Hey BF, missed your suggestion and the exhibition, perhaps next year.
And to all my opponents: beware the curse of the pyramid.
villeneuve
09-29-2007, 05:57 AM
Here is the photo that i'm most likely to use for our CCC flyers. If you have another photo which you think is more appropriate, please let me know; i will consider any entries, and we can have a CCC members vote on which one to use. Also, if there are any suggestions to make the current photo better, i can incorporate that too, keeping in mind that it has to be in black and white, and reasonably small.

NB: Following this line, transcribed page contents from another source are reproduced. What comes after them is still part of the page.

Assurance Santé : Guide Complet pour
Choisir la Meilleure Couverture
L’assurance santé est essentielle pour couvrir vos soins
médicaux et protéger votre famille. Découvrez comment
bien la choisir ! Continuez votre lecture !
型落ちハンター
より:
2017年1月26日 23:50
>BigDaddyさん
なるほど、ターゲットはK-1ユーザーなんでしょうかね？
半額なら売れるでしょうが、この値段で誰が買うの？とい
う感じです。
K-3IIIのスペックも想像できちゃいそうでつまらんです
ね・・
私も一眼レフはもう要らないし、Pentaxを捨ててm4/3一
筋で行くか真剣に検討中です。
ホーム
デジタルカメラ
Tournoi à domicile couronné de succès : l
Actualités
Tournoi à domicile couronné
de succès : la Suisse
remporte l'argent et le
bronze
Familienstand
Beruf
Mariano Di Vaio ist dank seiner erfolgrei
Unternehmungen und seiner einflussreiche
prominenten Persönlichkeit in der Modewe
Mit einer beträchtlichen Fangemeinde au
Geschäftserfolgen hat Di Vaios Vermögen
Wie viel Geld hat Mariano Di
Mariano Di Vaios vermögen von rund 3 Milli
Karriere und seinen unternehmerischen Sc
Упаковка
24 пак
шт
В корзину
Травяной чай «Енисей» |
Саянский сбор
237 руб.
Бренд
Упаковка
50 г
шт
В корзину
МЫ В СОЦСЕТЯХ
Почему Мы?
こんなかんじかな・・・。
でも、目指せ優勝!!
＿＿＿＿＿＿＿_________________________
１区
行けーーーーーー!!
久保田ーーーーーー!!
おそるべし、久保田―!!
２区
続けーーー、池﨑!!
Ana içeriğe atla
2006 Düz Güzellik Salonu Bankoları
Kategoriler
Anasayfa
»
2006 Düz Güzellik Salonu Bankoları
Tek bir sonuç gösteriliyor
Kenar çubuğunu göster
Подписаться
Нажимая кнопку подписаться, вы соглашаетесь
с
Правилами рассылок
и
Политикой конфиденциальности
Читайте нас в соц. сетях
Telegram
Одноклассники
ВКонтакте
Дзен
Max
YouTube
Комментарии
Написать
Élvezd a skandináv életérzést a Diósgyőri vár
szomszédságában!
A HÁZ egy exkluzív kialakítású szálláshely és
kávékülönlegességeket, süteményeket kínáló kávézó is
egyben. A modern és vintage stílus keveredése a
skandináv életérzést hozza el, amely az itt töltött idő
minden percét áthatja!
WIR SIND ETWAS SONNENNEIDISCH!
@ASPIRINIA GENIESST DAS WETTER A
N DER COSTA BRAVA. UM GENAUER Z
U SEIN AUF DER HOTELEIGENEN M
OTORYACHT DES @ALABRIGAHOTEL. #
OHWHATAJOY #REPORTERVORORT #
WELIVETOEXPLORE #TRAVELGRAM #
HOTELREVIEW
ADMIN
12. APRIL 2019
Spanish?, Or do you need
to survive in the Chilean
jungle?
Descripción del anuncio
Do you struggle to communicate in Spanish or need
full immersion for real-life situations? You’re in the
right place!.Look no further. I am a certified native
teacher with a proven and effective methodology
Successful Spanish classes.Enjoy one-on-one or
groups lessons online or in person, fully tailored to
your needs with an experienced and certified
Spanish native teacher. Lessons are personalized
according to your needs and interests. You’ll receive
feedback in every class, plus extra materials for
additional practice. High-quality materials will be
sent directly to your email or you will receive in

http://i7.photobucket.com/albums/y260/sC_apache/IMGA0994.jpg
chris-ccc
09-29-2007, 09:09 AM
Hey!!! That's me going for the netplay.
:):):)
DoublesPlease
09-29-2007, 09:32 AM
Also, if there are any suggestions to make the current photo better, i can incorporate that too...
Hey Vill,
background could lose some detail, how's your photoshop? And cranking up the whimsy how about a swirl of stars or snowflakes ending at the big black one in the foreground?
chris-ccc
09-29-2007, 10:25 AM
Hey DP... any news of when you'll be coming back from Brisbane ???
:):):)
wood_22_chuck
09-29-2007, 12:05 PM
Pic toned.
-dave
chris-ccc
09-29-2007, 12:56 PM
Pic toned.
Hey Dave,
Thank you for toning the pic... How did you do it ???
The pic image is now of sharper quality.
:):):)
Neil Nicholls
09-29-2007, 05:10 PM
Here is the photo that i'm most likely to use for our CCC flyers.
nice. I like it.
wood_22_chuck
09-29-2007, 08:26 PM
Direct grayscale make the pic flat. I used Photoshop to mildly fix it.
Image, Adjustment, Channel Mixer.
Check Monochrome. Adjust sliders.
-dave
DoublesPlease
09-29-2007, 10:47 PM
Hey Vill,
Looks like I misread your post, attached mod does much better as an emblem than a feature photo.
helmut
09-30-2007, 01:26 AM
Hi everyone -- Villeneuve congrats to the image (I packed away my camera after I saw your picture) and to the post processing. Amazing what is doable with pp!
Cheers
Helmut
chris-ccc
09-30-2007, 11:12 PM
Hi Villeneuve,
I have made announcements, via CCC@Badminton Central and CCC@Facebook, about your CCC Flyers.
So... be expecting more comments/suggestions to be coming soon.
And many thanks are to be given to our many contributors thus far. :):):)
Cheers... chris@ccc
DoublesPlease
10-01-2007, 01:09 AM
And in honour of the rollover to a 9 bit post count, some wisdom -
There are 10 types of people in this world: those that understand binary and those that don't.
helmut
10-01-2007, 03:05 AM
And in honour of the rollover to a 9 bit post count, some wisdom -
There are 10 types of people in this world: those that understand binary and those that don't.
... those who can count not to 2 and those who cannot.
chris-ccc
10-01-2007, 04:32 AM
And in honour of the rollover to a 9 bit post count, some wisdom -
There are 10 types of people in this world: those that understand binary and those that don't.
Well... Congratulations to DoublesPlease !!! :)
Today, Monday 1-October-2007, DoublesPlease has a 9 bit post count.